With the South 200th Street Link extension working toward a construction start date in the 2nd quarter of 2013, Sound Transit is looking to finalize the name of the new station. Up to this point, Sound Transit has used South 200th Street Station as the working name, but it is also looking at South SeaTac Station and Angle Lake Station. Sound Transit would like your feedback:
Every day, we’re making progress to extend the Link light rail system between the Sea-Tac Airport and South 200th Street in the City of SeaTac. During the project’s early phases, the station at S. 200th Street was given a temporary, or working name. Now we’re approaching the time for the Sound Transit Board of Directors to adopt a permanent name for the station.

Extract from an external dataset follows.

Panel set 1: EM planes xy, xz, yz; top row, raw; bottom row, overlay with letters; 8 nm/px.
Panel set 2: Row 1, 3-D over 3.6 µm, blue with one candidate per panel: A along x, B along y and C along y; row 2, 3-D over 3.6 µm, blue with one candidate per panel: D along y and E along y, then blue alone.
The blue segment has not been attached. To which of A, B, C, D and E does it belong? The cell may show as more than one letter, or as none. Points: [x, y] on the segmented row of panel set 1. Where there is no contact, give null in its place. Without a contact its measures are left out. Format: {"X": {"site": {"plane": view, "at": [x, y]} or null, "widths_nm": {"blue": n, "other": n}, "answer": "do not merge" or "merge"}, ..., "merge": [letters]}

Over the past few months, we have been talking to community members and stakeholders about potential permanent station names. We’d like to be in a position where the Sound Transit Board could formally adopt a permanent station name as early as September, at the same time we award the design-build construction project for the guideway and station. As part of the process, we are collecting feedback to provide to the Board on the proposed choice of a station name.

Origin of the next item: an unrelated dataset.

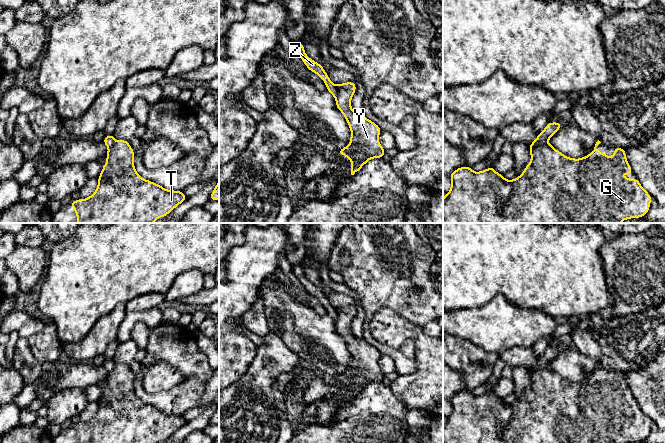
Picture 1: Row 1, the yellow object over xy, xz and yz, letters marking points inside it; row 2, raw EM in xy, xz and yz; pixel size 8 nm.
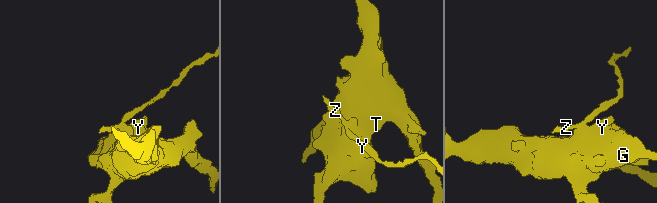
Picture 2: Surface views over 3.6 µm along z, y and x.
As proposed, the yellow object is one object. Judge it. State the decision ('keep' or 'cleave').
cleave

Temporary Working Station Name Proposed Choices for the Permanent Station Name S. 200th Street Station S. 200th Street Station South SeaTac Station Angle Lake Station
Please learn more about the station naming criteria and weigh in with your thoughts on the name of that station by completing survey below by Monday, Sept. 17.If you have comments on any of the proposed name for the station along the South 200th Link Extension, please take a moment to send an email to Jennifer.firstname.lastname@example.org.

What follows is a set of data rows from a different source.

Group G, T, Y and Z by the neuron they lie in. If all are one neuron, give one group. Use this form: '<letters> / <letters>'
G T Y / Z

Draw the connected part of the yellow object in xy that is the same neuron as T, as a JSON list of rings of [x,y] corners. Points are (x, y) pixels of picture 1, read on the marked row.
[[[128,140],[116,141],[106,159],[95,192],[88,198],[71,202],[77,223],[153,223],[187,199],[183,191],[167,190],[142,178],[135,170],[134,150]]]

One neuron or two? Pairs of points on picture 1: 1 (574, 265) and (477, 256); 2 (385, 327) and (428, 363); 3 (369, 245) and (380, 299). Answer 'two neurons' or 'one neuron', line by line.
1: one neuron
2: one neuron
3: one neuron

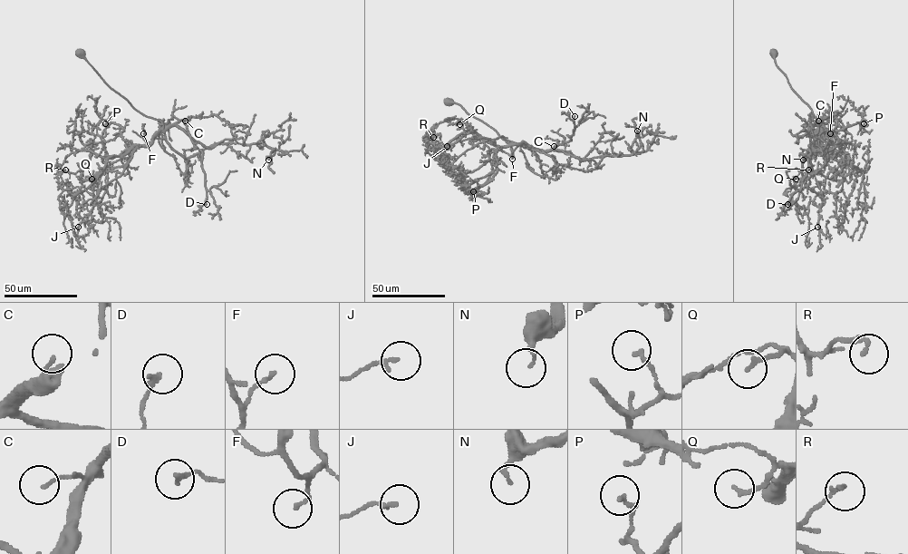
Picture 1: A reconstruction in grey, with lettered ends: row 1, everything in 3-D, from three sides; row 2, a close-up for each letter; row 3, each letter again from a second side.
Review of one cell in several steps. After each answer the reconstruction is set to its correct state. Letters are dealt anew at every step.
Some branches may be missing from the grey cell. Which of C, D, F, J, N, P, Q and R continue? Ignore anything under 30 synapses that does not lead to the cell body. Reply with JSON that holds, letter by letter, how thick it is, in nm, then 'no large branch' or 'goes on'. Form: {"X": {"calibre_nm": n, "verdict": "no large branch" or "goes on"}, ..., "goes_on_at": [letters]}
{"C": {"calibre_nm": 110, "verdict": "no large branch"}, "D": {"calibre_nm": 160, "verdict": "no large branch"}, "F": {"calibre_nm": 130, "verdict": "no large branch"}, "J": {"calibre_nm": 160, "verdict": "no large branch"}, "N": {"calibre_nm": 130, "verdict": "no large branch"}, "P": {"calibre_nm": 160, "verdict": "no large branch"}, "Q": {"calibre_nm": 150, "verdict": "no large branch"}, "R": {"calibre_nm": 150, "verdict": "no large branch"}, "goes_on_at": []}

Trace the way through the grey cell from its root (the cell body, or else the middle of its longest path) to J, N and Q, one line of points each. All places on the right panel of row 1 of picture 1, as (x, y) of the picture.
J: (774, 53), (776, 65), (817, 120), (814, 138), (817, 150), (803, 161), (802, 179), (822, 201), (817, 227)
N: (774, 53), (833, 145), (825, 138), (803, 160)
Q: (774, 53), (776, 65), (817, 120), (817, 131), (814, 138), (817, 150), (804, 160), (802, 178), (796, 179)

My personal preference is for station names to be as specific as possible while still ensuring recognition over the geographic area they serve (i.e. regionally or Link) while avoiding confusion with other stations close by or with similar names. In this regard stations that are in established and well known neighborhoods or emerging large scale TOD should take their name. Stations in areas without established identity should be named after the most specific and well recognized landmark in the area, preferably another element of the transportation system. In most cases this would be a road, especially when the road are arterials with freeway access.
So in this case I see South 200th Street Station as the obvious choice. South SeaTac Station is both poorly defined geographically and confusing in relation to SeaTac Station. Similarly, I’ve lived in the Seattle region my whole life and I have no idea where Angle Lake is. South 200th St is precise but still well known.